CONSIGNES. Réécrivez le passage du document source allant de « En conséquence, la » jusqu'à « des pièces nécessaires). » inclus, en remplaçant « vendeur » par « cédant ».

DOCUMENT SOURCE.
En conséquence, la non délivrance du certificat d'immatriculation définitif ne peut pas être imputée au seul vendeur lequel n'est pas tenu à l'impossible (en l'espèce, obtenir un certificat administratif sans être en possession de l'une des pièces nécessaires).
Sur la non délivrance du certificat de contrôle technique : l'article R. 323-22 3° du code de la route dispose que les véhicules doivent faire l'objet, 'avant toute mutation intervenant au-delà du délai de quatre ans prévu au 1° ci-dessus, d'un contrôle technique, dont sont toutefois dispensés les véhicules ayant subi un contrôle technique dans les six mois précédant la date de demande d'établissement du nouveau certificat d'immatriculation'. En l'espèce, le vendeur ne justifie pas avoir respecté cette obligation, le contrôle qui aurait eu lieu en 2016 en Italie ne pouvant en tenir lieu (pièce vendeur n°3).
Il convient toutefois de relever à nouveau que l'acheteur a accepté sans réserve le véhicule qu'il achetait alors que, professionnel du transport, il ne peut pas ignorer les règles concernant le contrôle technique. Il a donc pris un risque en ne formulant aucune réserve sur ce point, risque qui fait obstacle à une résolution de la vente pour un défaut de livraison conforme.
Sur les défauts allégués de la voiture : la cour observe que si, dans son courrier du 27 juillet 2017, la société Admirall & Co se plaint d'un certain nombre de défauts (vibrations au delà de 100 km/h, alerte de non fermeture des portes automatiques arrières lors du roulage, défaut de fonctionnement de l'essuie-glace arrière, absence de suspension pneumatique), elle ne rapporte pas la preuve de ces défauts.

INFORMATIONS EXTRAITES.

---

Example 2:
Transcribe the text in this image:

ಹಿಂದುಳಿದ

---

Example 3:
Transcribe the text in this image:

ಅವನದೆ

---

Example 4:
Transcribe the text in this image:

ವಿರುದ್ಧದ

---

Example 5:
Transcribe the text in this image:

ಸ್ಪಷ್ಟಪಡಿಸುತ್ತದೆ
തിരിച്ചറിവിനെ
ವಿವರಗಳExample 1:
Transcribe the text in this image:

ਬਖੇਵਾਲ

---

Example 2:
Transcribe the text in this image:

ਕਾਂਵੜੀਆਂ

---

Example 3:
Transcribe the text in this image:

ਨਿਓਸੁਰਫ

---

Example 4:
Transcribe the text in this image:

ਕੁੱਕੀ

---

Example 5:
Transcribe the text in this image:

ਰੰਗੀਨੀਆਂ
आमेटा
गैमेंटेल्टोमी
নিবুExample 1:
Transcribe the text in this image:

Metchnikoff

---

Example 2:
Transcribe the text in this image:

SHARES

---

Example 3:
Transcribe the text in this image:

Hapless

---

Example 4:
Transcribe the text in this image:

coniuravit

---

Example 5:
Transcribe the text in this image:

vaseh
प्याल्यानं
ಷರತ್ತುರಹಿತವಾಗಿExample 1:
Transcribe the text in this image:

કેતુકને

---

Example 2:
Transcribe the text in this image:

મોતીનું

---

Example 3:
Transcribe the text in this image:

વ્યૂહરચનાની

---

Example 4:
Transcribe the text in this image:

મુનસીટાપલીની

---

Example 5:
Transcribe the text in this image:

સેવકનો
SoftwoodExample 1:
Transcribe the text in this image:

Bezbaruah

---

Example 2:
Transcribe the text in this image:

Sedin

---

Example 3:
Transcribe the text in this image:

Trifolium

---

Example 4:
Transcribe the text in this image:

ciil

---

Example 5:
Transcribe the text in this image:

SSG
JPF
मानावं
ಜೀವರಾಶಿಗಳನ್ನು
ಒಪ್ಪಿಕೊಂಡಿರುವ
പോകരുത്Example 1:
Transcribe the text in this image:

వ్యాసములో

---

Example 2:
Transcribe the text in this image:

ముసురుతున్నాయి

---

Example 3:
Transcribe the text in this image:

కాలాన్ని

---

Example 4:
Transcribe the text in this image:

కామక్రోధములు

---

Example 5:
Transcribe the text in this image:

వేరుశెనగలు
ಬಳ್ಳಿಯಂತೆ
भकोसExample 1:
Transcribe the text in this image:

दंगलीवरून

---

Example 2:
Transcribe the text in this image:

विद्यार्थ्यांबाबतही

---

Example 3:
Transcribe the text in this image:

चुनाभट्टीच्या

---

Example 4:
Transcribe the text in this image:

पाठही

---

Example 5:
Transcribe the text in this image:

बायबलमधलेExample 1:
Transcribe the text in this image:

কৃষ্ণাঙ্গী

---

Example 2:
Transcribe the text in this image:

RÉPONSE ATTENDUE.
En conséquence, la non délivrance du certificat d'immatriculation définitif ne peut pas être imputée au seul cédant lequel n'est pas tenu à l'impossible (en l'espèce, obtenir un certificat administratif sans être en possession de l'une des pièces nécessaires).